A Reflection for the Saturday of the Fourteenth Week in Ordinary Time
“No disciple is above his teacher,
no slave above his master.
It is enough for the disciple that he become like his teacher,
for the slave that he become like his master.” (Mt 10:24-25)
It is not often I read a Gospel passage and have a visceral disagreement with what is taught. Today, this happened
It is not that I disagree with the sum of what Jesus teaches in this passage. I quite like what he says about not being afraid, and that God loves me so completely that every hair on my head is counted. I even like to hear that no disciple is above the teacher. What I cannot abide by is that no slave can be above the master.
Years ago, I would have glided over these words. The relationship of the enslaved person to the slaveholder would not have given me pause. And, if it did, it would likely have warmed my heart, not raise suspicion of distrust. I would equate God with holding me, the beloved enslaved, captive. I would experience it as an affirming statement, that I belong to God. But today, that ability to reinterpret the Gospels with charity, to accommodate, as I had before, that the world was different then—it fails me. Our world is different, and that makes all the difference.
Though it may have taken the church a long time to condemn the slave trade, it did. On Dec. 13, 1839, Pope Gregory XVI issued “In supremo apostolatus,” the papal bull condemning the institution of slavery, calling for its end everywhere. And yet we still live in a world plagued by myriad forms of servitude. From sex trafficking to forced child and domestic labor to child soldiers and forced marriages, it is estimated that at least 40 million people live under slavery, according to Free the Slaves. Modern slavery generates approximately $150 billion each year for enslavers. It was to these injustices that my mind traveled as I heard Jesus exhorting his disciples to not be above their master. How dare Jesus teach this given all we know today about the sin of slavery, the unconscionable human abuses? Surely, he knows, right?
Today, that ability to reinterpret the Gospels with charity, to accommodate, as I had before, that the world was different then—it fails me. Our world is different, and that makes all the difference.
In his Spiritual Exercises, St. Ignatius of Loyola counsels when prayer is dry or difficult and we feel ourselves entering into desolation, a place where we feel the absence of God and lack any good desires for God, that “to act against the desolation and overcome the temptations, we ought to remain always a little longer than the full hour.” (Spiritual Exercises, No. 13.) Still reeling from the shock of what I had read, I engaged in an enraged conversation with Jesus. Here’s kind of how that dialogue went:
Me: Why would you say such a thing?
Jesus: Why would you think that I would say what you think I said?
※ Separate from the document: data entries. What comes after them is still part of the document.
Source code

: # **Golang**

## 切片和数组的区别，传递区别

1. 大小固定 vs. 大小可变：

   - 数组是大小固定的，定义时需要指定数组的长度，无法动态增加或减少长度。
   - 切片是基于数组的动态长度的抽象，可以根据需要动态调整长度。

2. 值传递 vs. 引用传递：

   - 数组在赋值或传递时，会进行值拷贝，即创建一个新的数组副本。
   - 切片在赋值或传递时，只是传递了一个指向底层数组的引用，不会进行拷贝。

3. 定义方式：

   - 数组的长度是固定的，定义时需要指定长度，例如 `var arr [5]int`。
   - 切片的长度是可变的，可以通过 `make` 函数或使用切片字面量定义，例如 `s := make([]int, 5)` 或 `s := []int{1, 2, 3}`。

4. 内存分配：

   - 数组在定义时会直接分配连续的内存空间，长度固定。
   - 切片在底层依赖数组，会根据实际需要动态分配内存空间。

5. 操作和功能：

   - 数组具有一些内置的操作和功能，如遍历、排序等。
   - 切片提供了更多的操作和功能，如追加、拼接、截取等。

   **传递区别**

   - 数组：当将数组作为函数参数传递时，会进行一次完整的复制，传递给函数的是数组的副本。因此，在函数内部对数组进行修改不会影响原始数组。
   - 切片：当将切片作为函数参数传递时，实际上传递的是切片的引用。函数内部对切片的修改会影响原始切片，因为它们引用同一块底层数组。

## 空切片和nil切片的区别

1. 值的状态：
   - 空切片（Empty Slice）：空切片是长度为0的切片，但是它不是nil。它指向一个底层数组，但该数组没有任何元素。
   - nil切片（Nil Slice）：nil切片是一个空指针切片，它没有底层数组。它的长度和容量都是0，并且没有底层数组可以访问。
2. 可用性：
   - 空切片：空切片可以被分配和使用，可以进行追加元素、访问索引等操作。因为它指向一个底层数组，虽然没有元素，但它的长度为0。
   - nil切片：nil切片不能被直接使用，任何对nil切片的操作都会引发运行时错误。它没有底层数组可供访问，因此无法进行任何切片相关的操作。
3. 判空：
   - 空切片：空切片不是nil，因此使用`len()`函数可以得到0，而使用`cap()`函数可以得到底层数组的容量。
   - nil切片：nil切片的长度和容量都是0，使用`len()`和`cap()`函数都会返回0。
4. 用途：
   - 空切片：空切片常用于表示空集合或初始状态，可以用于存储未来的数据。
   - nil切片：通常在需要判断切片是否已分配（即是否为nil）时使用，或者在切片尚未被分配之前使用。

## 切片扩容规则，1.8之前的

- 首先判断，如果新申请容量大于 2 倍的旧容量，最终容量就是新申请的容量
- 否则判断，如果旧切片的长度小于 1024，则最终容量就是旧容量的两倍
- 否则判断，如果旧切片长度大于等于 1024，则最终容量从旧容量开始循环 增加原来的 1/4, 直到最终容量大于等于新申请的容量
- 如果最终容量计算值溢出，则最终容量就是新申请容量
Me: Oh, now I get it. I’m sorry, Jesus.
And in that aha moment, as I stayed on in prayer, God took me beyond my seething. Jesus calmed my fears as he had promised. He helped me understand that saying there is “no slave above the master” is to say that the master and the slave are equal, because one is created in image and likeness of the other. Jesus taught me a lesson today—again. Why can I not learn once and for all that Jesus would never say what I thought he said.